Semantic locators (alternative to refs)

bash
agent-browser find text "Sign In" click
agent-browser find label "Email" fill "[email protected]"
agent-browser find role button click --name "Submit"
agent-browser find placeholder "Search" type "query"
agent-browser find testid "submit-btn" click

JavaScript evaluation (eval)

Use eval to read app state, dump DOM/HTML, or assert computed values for text / dom_snapshot evidence.

bash
# Simple expressions
agent-browser eval 'document.title'

# Complex JS: use --stdin with heredoc (RECOMMENDED — avoids shell quoting bugs)
agent-browser eval --stdin << 'EVALEOF'
JSON.stringify(
  Array.from(document.querySelectorAll("img"))
    .filter(i => !i.alt)
    .map(i => ({ src: i.src.split("/").pop(), width: i.width }))
)
EVALEOF

# Base64 encoding (avoids all shell escaping issues)
agent-browser eval -b "$(echo -n 'document.title' | base64)"

If the app under test exposes a global state object (a store, a debug handle), eval is how you read it for assertion. Don't assume a specific global name — discover it from the app you are verifying.

Ref lifecycle

Refs (@e1, @e2, …) are invalidated when the page changes. Always re-snapshot after clicking links/buttons that navigate, form submissions, or dynamic content loading. After a hot-reload (HMR) during dev, refs also break — re-snapshot.

Annotated screenshots (vision mode)

bash
agent-browser screenshot --annotate
# Output includes the image path and a legend:
#   [1] @e1 button "Submit"
#   [2] @e2 link "Home"
agent-browser click @e2 # click using ref from annotated screenshot

Parallel sessions

bash
agent-browser --session site1 open https://site-a.com
agent-browser --session site2 open https://site-b.com
agent-browser session list

A named --session auto-saves and restores cookies + localStorage, which is the basis for the auth recipes in auth.md.

Connect to an existing browser / app

bash
agent-browser --auto-connect snapshot # Auto-discover a running Chrome
agent-browser --cdp 9222 snapshot     # Explicit CDP port (Electron apps, see ../surfaces/electron.md)

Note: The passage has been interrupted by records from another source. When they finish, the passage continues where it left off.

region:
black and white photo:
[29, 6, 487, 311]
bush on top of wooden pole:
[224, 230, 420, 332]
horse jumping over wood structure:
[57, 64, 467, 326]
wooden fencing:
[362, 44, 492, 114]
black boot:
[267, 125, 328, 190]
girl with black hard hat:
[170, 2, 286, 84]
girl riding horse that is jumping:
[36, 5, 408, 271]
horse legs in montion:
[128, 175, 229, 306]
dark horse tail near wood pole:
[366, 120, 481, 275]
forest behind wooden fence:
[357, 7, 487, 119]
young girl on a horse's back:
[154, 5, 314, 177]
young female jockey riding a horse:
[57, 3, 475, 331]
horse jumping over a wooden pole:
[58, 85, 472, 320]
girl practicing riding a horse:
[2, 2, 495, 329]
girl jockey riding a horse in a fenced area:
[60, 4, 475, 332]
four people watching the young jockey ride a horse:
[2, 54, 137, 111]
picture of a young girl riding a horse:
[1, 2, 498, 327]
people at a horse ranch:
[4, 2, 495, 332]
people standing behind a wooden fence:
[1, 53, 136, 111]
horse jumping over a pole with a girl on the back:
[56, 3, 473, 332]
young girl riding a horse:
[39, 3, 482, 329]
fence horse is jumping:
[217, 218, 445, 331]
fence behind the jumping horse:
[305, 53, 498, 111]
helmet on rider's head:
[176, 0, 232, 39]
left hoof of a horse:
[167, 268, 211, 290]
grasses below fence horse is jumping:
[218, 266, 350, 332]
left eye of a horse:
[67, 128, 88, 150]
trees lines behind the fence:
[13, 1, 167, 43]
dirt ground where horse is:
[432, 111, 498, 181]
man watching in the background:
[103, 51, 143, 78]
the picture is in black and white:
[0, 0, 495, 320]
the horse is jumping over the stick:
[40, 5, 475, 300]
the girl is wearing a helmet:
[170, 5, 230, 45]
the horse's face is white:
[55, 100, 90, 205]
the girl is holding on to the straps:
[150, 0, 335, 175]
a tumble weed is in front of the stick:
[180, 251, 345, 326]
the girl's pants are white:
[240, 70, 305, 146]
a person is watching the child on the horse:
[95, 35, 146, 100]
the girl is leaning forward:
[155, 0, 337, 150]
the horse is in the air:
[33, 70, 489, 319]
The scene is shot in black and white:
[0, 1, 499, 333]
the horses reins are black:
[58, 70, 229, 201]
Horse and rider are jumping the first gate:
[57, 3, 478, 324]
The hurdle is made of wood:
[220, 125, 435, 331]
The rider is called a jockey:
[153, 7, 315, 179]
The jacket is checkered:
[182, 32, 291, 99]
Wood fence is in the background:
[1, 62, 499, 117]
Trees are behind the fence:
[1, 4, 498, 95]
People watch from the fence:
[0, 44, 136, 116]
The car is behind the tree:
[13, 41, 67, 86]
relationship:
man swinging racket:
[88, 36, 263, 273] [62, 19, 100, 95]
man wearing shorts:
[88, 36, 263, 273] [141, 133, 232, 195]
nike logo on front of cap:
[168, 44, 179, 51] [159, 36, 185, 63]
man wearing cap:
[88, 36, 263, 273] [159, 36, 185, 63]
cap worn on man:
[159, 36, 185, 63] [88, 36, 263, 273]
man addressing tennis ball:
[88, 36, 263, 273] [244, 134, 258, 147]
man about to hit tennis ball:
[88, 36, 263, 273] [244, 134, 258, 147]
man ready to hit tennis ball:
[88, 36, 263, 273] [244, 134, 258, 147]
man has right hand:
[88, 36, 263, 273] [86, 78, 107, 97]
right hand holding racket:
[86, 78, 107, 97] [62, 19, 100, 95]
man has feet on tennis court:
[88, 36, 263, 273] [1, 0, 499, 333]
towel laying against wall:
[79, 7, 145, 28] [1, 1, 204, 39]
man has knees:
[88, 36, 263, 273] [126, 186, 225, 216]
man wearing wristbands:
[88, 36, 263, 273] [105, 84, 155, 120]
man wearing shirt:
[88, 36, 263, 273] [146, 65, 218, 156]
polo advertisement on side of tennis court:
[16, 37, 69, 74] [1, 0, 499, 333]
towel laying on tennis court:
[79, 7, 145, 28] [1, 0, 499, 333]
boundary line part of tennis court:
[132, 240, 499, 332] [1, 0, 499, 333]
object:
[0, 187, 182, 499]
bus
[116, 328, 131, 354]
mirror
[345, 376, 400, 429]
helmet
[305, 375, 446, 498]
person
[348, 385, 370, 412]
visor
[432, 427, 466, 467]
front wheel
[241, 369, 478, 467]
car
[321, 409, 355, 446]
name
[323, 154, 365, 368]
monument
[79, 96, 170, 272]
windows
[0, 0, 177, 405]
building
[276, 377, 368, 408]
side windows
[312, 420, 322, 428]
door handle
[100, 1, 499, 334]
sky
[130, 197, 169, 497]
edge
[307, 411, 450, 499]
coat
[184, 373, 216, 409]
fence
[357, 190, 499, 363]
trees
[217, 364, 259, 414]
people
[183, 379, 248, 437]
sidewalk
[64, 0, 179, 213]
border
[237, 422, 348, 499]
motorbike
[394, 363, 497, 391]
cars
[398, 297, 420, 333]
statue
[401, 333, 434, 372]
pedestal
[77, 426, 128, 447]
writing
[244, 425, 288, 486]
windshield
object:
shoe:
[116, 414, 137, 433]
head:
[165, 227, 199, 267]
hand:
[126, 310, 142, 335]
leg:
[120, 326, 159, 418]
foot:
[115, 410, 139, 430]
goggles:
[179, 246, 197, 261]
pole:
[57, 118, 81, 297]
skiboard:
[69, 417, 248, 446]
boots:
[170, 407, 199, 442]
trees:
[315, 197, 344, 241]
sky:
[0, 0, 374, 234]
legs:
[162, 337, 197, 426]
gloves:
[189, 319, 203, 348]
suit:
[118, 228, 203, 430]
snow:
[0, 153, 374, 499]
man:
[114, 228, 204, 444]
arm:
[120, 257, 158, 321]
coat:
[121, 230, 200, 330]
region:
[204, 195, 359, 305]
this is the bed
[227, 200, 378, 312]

Cloud providers & engine selection

bash
agent-browser -p browserbase open example.com      # run against a cloud browser
agent-browser --engine lightpanda open example.com # 10x faster, 10x less memory

Providers: agentcore, browserbase, browserless, browseruse, kernel.

Gotchas

  • Daemon can get stuck — if commands hang, agent-browser close --all or pkill -f agent-browser to reset.
  • HMR invalidates everything — after code changes during dev, refs break; re-snapshot or restart.
  • snapshot -i doesn't find contenteditable — use snapshot -i -C for rich text editors; fill doesn't work on contenteditable, use type.
  • Screenshots written to a path are easiestagent-browser screenshot ./proof/x.png then upload that path; with no path they land in ~/.agent-browser/tmp/screenshots/.
  • Dialogs block all commands — if commands time out, check agent-browser dialog status.
  • Default timeout is 25s — override with AGENT_BROWSER_DEFAULT_TIMEOUT (ms) or use explicit waits.
  • Shell quoting corrupts eval — use eval --stdin <<'EVALEOF' for complex JS.